Nos processos em julgamento, as defesas sustentam que os acusados enfrentam graves condições de saúde e argumentam que esses fatores devem ser considerados durante a análise da responsabilidade penal e da dosimetria das penas. Entre os documentos apresentados constam laudos médicos que apontam diagnósticos de esquizofrenia, depressão e tratamento oncológico.

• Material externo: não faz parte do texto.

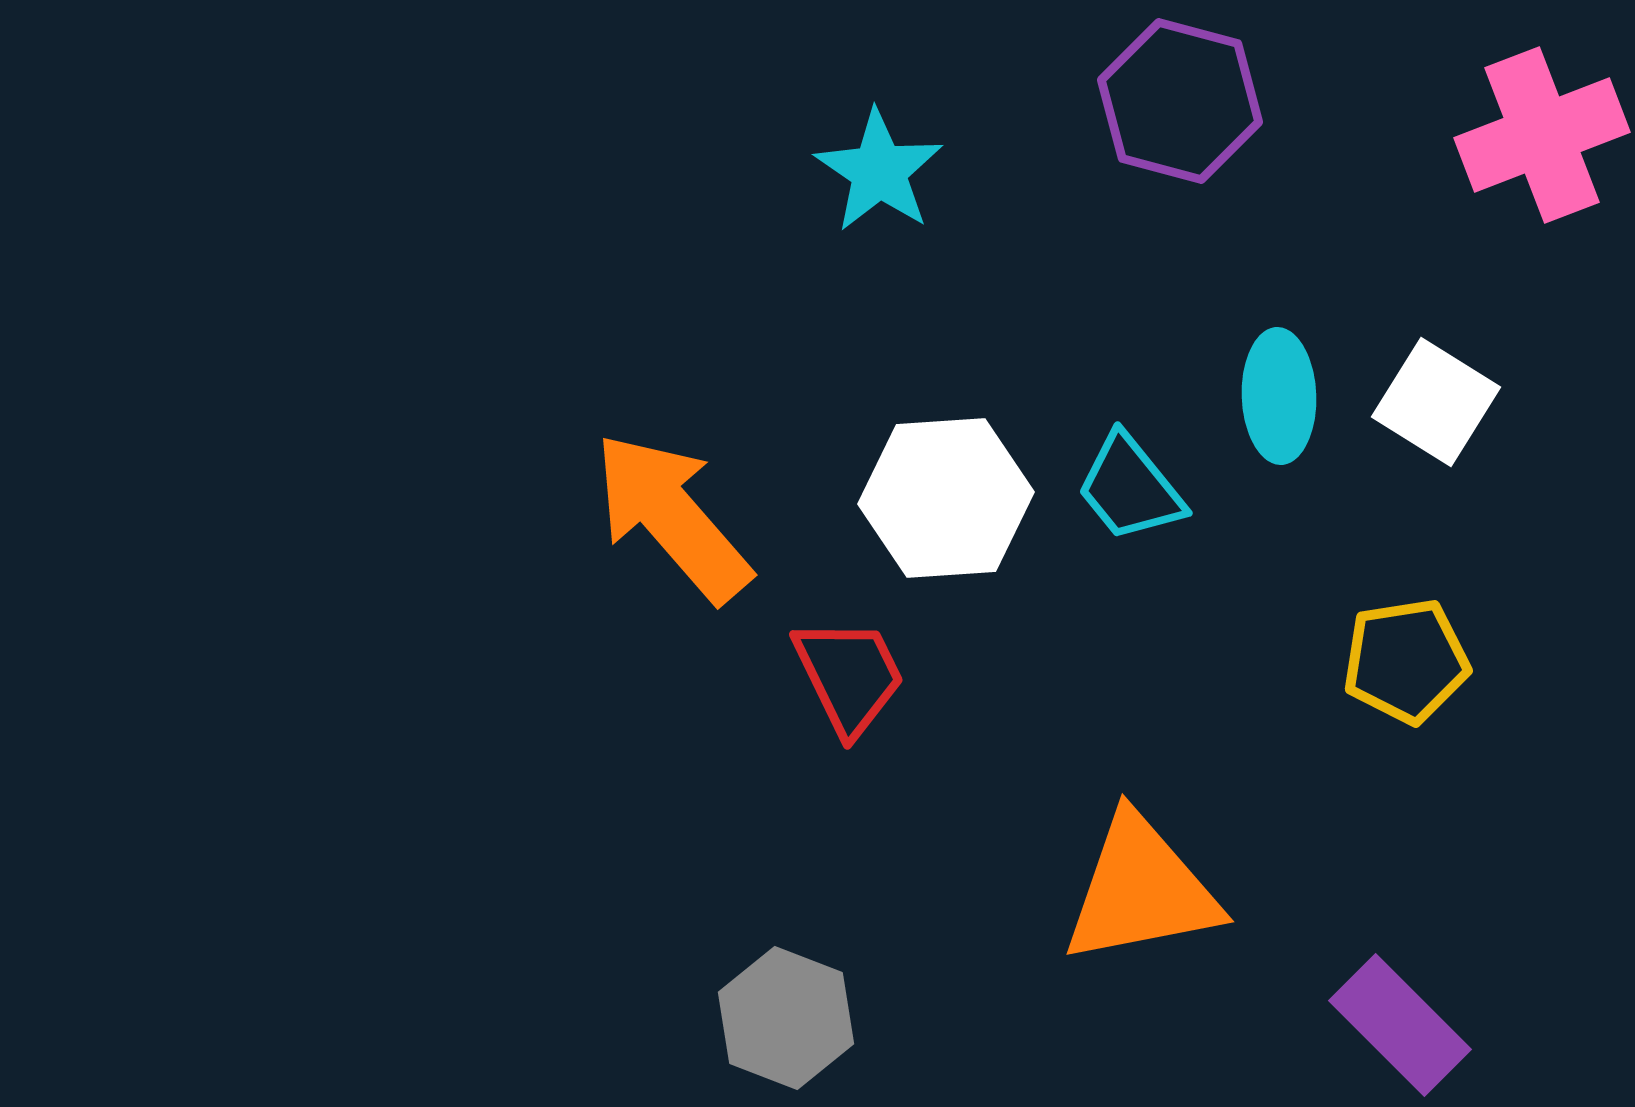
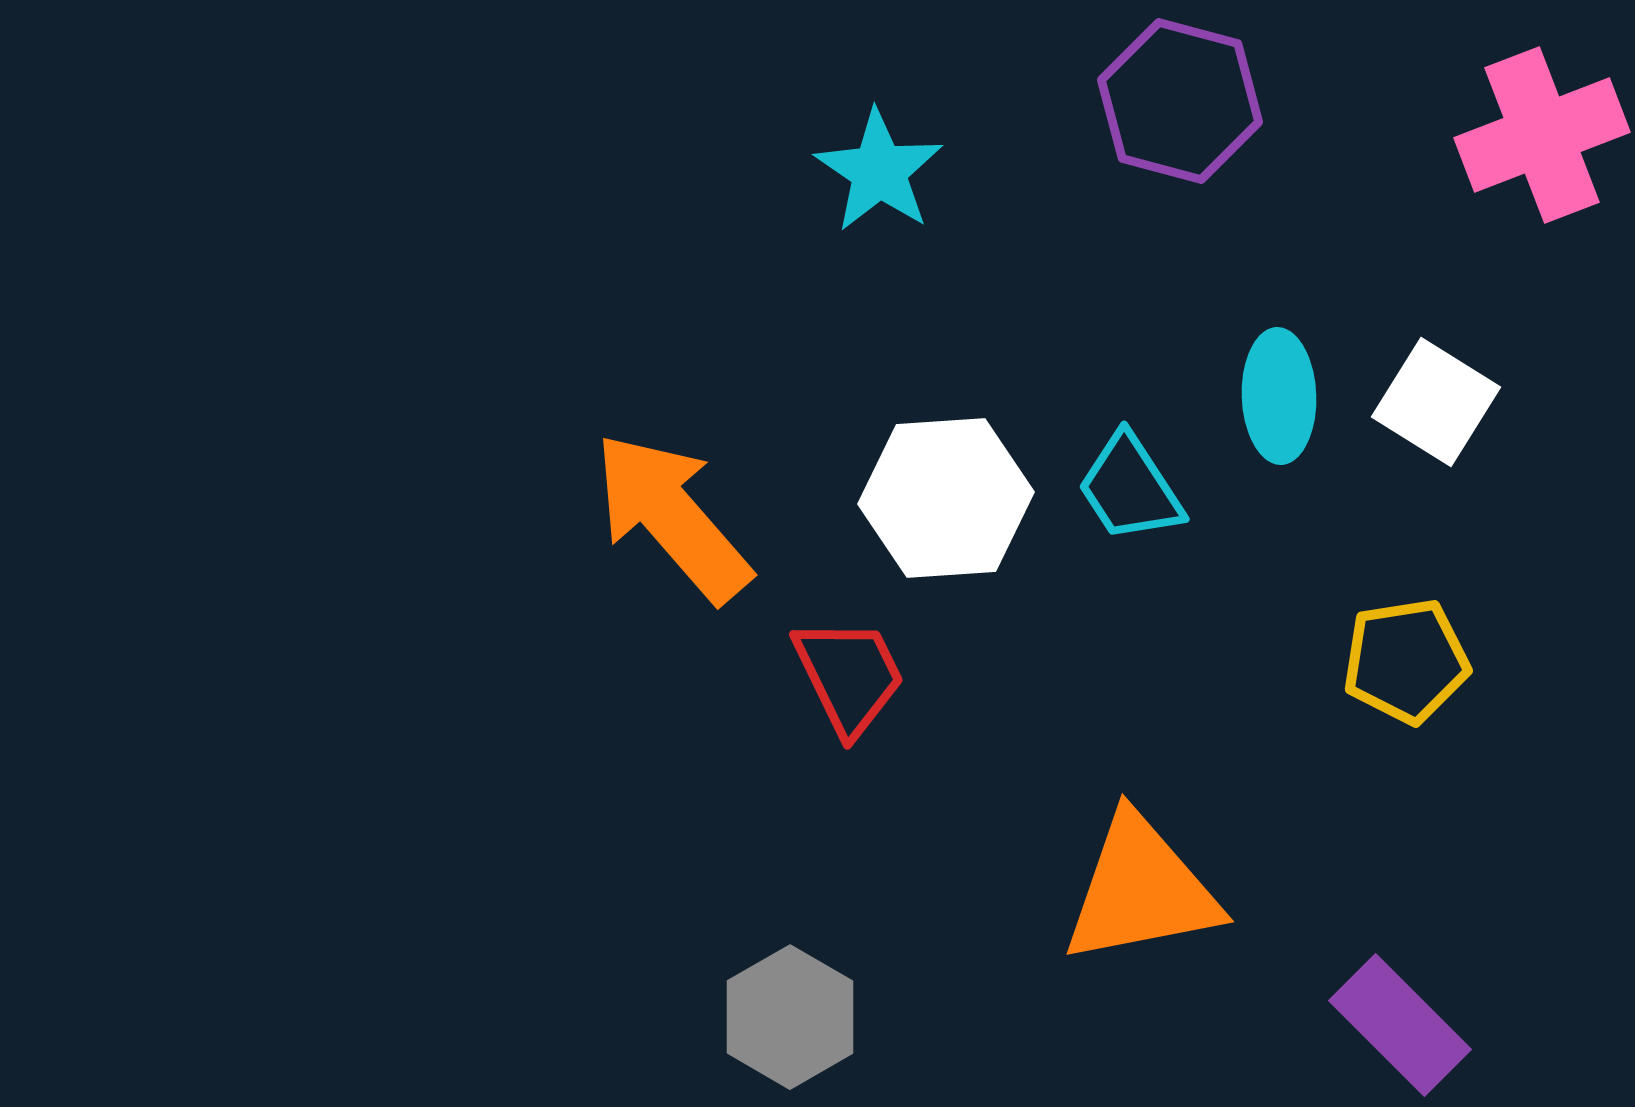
cyan trapezoid: rotated 6 degrees clockwise
gray hexagon: moved 4 px right, 1 px up; rotated 9 degrees clockwise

Relator das ações penais, o ministro Alexandre de Moraes apresentou voto pela condenação dos três réus, entendendo que as provas reunidas nos processos demonstram a participação dos acusados nos atos criminosos praticados em 8 de janeiro. O voto segue a linha adotada em outros julgamentos relacionados aos ataques às sedes do Congresso Nacional, do Palácio do Planalto e do Supremo Tribunal Federal.

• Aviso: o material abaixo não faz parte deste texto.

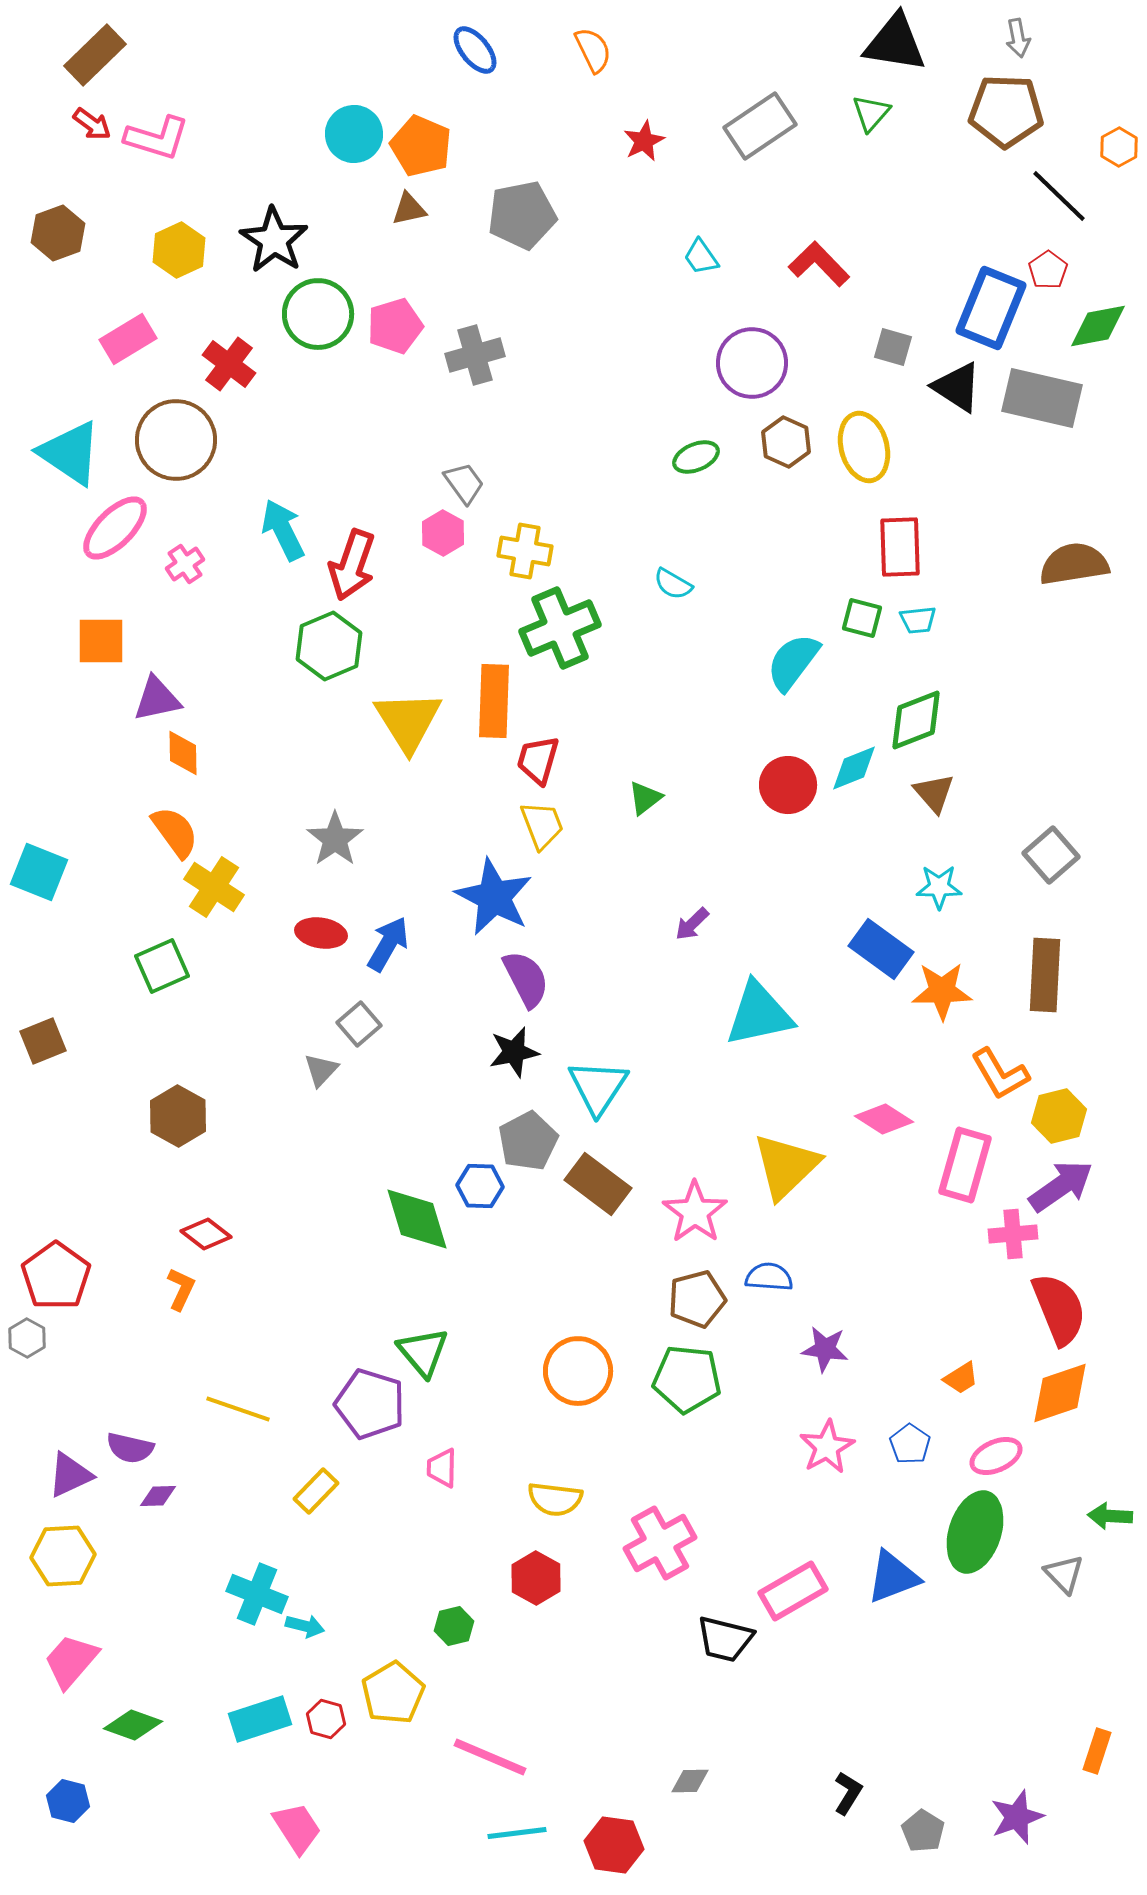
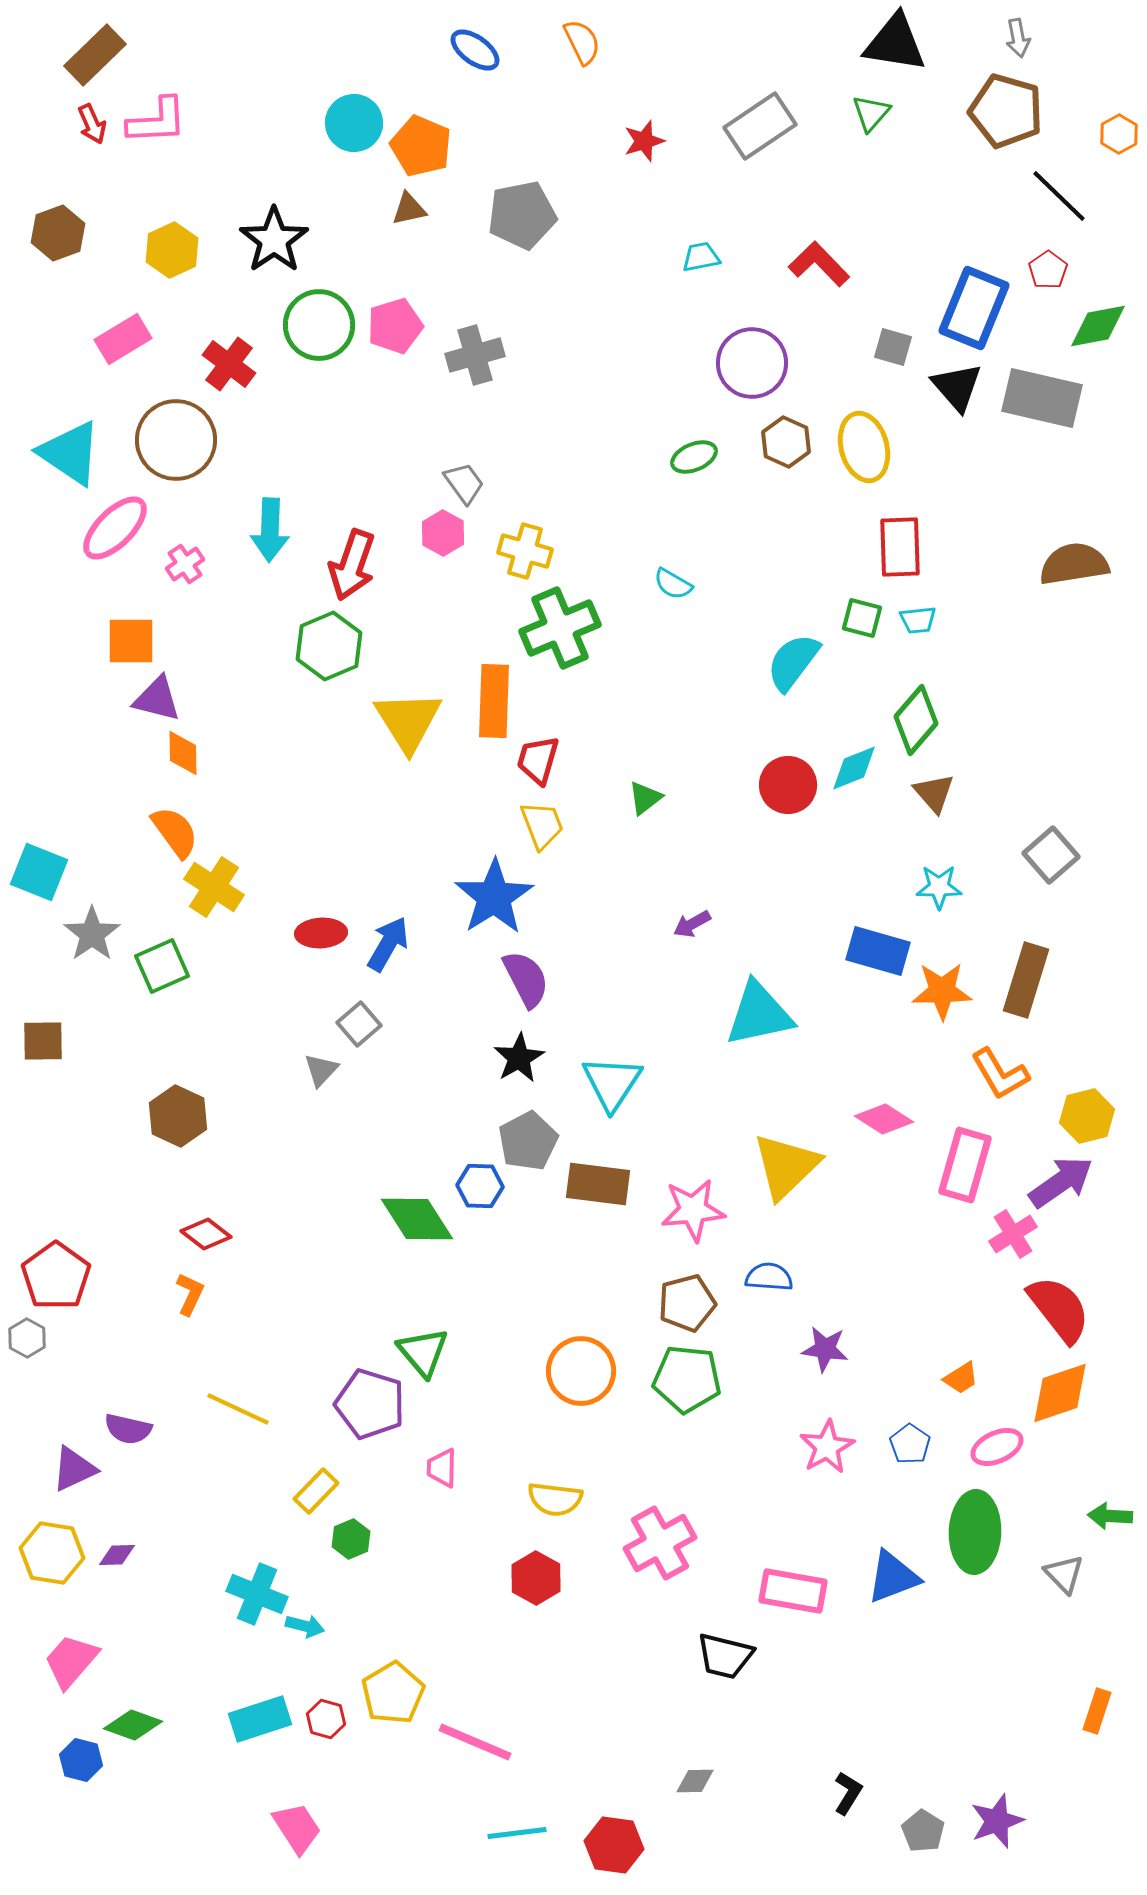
blue ellipse at (475, 50): rotated 15 degrees counterclockwise
orange semicircle at (593, 50): moved 11 px left, 8 px up
brown pentagon at (1006, 111): rotated 14 degrees clockwise
red arrow at (92, 124): rotated 30 degrees clockwise
cyan circle at (354, 134): moved 11 px up
pink L-shape at (157, 138): moved 17 px up; rotated 20 degrees counterclockwise
red star at (644, 141): rotated 9 degrees clockwise
orange hexagon at (1119, 147): moved 13 px up
black star at (274, 240): rotated 4 degrees clockwise
yellow hexagon at (179, 250): moved 7 px left
cyan trapezoid at (701, 257): rotated 114 degrees clockwise
blue rectangle at (991, 308): moved 17 px left
green circle at (318, 314): moved 1 px right, 11 px down
pink rectangle at (128, 339): moved 5 px left
black triangle at (957, 387): rotated 16 degrees clockwise
green ellipse at (696, 457): moved 2 px left
cyan arrow at (283, 530): moved 13 px left; rotated 152 degrees counterclockwise
yellow cross at (525, 551): rotated 6 degrees clockwise
orange square at (101, 641): moved 30 px right
purple triangle at (157, 699): rotated 26 degrees clockwise
green diamond at (916, 720): rotated 28 degrees counterclockwise
gray star at (335, 839): moved 243 px left, 95 px down
blue star at (494, 897): rotated 12 degrees clockwise
purple arrow at (692, 924): rotated 15 degrees clockwise
red ellipse at (321, 933): rotated 12 degrees counterclockwise
blue rectangle at (881, 949): moved 3 px left, 2 px down; rotated 20 degrees counterclockwise
brown rectangle at (1045, 975): moved 19 px left, 5 px down; rotated 14 degrees clockwise
brown square at (43, 1041): rotated 21 degrees clockwise
black star at (514, 1052): moved 5 px right, 6 px down; rotated 18 degrees counterclockwise
cyan triangle at (598, 1087): moved 14 px right, 4 px up
brown hexagon at (178, 1116): rotated 4 degrees counterclockwise
yellow hexagon at (1059, 1116): moved 28 px right
brown rectangle at (598, 1184): rotated 30 degrees counterclockwise
purple arrow at (1061, 1186): moved 4 px up
pink star at (695, 1212): moved 2 px left, 2 px up; rotated 30 degrees clockwise
green diamond at (417, 1219): rotated 16 degrees counterclockwise
pink cross at (1013, 1234): rotated 27 degrees counterclockwise
orange L-shape at (181, 1289): moved 9 px right, 5 px down
brown pentagon at (697, 1299): moved 10 px left, 4 px down
red semicircle at (1059, 1309): rotated 16 degrees counterclockwise
orange circle at (578, 1371): moved 3 px right
yellow line at (238, 1409): rotated 6 degrees clockwise
purple semicircle at (130, 1448): moved 2 px left, 19 px up
pink ellipse at (996, 1456): moved 1 px right, 9 px up
purple triangle at (70, 1475): moved 4 px right, 6 px up
purple diamond at (158, 1496): moved 41 px left, 59 px down
green ellipse at (975, 1532): rotated 16 degrees counterclockwise
yellow hexagon at (63, 1556): moved 11 px left, 3 px up; rotated 12 degrees clockwise
pink rectangle at (793, 1591): rotated 40 degrees clockwise
green hexagon at (454, 1626): moved 103 px left, 87 px up; rotated 9 degrees counterclockwise
black trapezoid at (725, 1639): moved 17 px down
orange rectangle at (1097, 1751): moved 40 px up
pink line at (490, 1757): moved 15 px left, 15 px up
gray diamond at (690, 1781): moved 5 px right
blue hexagon at (68, 1801): moved 13 px right, 41 px up
purple star at (1017, 1817): moved 20 px left, 4 px down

A análise ocorre no plenário virtual, modalidade em que os ministros registram seus votos eletronicamente dentro do prazo estabelecido. Até o encerramento do julgamento, os demais integrantes da Corte ainda podem acompanhar o relator, apresentar divergências ou solicitar destaque para que o caso seja levado ao plenário físico.

As condições de saúde apresentadas pelas defesas não impedem, por si só, a responsabilização criminal, cabendo ao STF avaliar se tais circunstâncias influenciam aspectos como a capacidade de entendimento dos acusados no momento dos fatos, eventual redução de pena ou o cumprimento da sanção. Cada processo é analisado individualmente, conforme as provas constantes nos autos e os argumentos apresentados pelas partes.

Os julgamentos dos envolvidos nos atos de 8 de janeiro seguem em andamento no Supremo, que já condenou centenas de participantes pelos crimes relacionados à invasão e depredação dos prédios públicos. As decisões têm sido tomadas caso a caso, considerando o grau de participação de cada acusado e os elementos probatórios reunidos durante a instrução processual.